[Edit tracking data]
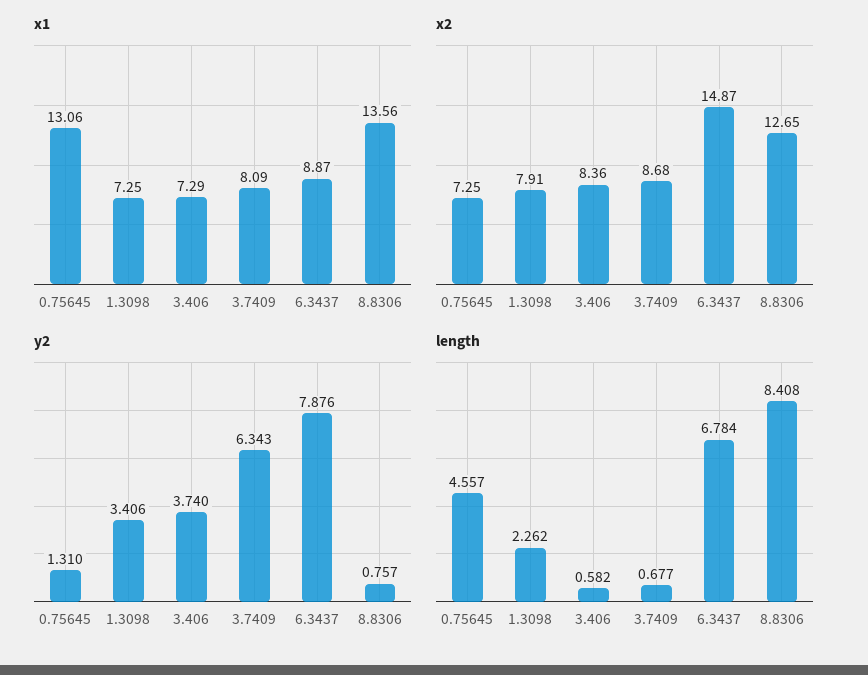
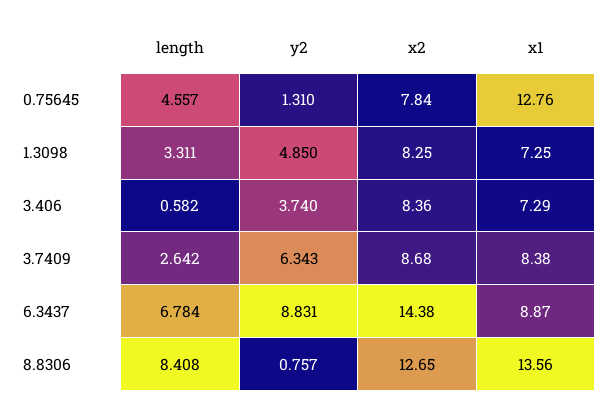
  {
    "x1": {
-     "0.75645": 13.06,
+     "0.75645": 12.76,
      "1.3098": 7.25,
      "3.406": 7.29,
-     "3.7409": 8.09,
+     "3.7409": 8.38,
      "6.3437": 8.87,
      "8.8306": 13.56
    },
    "x2": {
-     "0.75645": 7.25,
+     "0.75645": 7.84,
-     "1.3098": 7.91,
+     "1.3098": 8.25,
      "3.406": 8.36,
      "3.7409": 8.68,
-     "6.3437": 14.87,
+     "6.3437": 14.38,
      "8.8306": 12.65
    },
    "y2": {
      "0.75645": 1.31,
-     "1.3098": 3.406,
+     "1.3098": 4.85,
      "3.406": 3.74,
      "3.7409": 6.343,
-     "6.3437": 7.876,
+     "6.3437": 8.831,
      "8.8306": 0.757
    },
    "length": {
      "0.75645": 4.557,
-     "1.3098": 2.262,
+     "1.3098": 3.311,
      "3.406": 0.582,
-     "3.7409": 0.677,
+     "3.7409": 2.642,
      "6.3437": 6.784,
      "8.8306": 8.408
    }
  }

■ WHAT NEEDS TO BE DONE:
Set down all of the entries precisely and keep the pictures out of the copy.

■ SOLVED PROBLEM:
  {
    "x1": {
-     "0.75645": 13.06,
+     "0.75645": 12.76,
      "1.3098": 7.25,
      "3.406": 7.29,
-     "3.7409": 8.09,
+     "3.7409": 8.38,
      "6.3437": 8.87,
      "8.8306": 13.56
    },
    "x2": {
-     "0.75645": 7.25,
+     "0.75645": 7.84,
-     "1.3098": 7.91,
+     "1.3098": 8.25,
      "3.406": 8.36,
      "3.7409": 8.68,
-     "6.3437": 14.87,
+     "6.3437": 14.38,
      "8.8306": 12.65
    },
    "y2": {
      "0.75645": 1.31,
-     "1.3098": 3.406,
+     "1.3098": 4.85,
      "3.406": 3.74,
      "3.7409": 6.343,
-     "6.3437": 7.876,
+     "6.3437": 8.831,
      "8.8306": 0.757
    },
    "length": {
      "0.75645": 4.557,
-     "1.3098": 2.262,
+     "1.3098": 3.311,
      "3.406": 0.582,
-     "3.7409": 0.677,
+     "3.7409": 2.642,
      "6.3437": 6.784,
      "8.8306": 8.408
    }
  }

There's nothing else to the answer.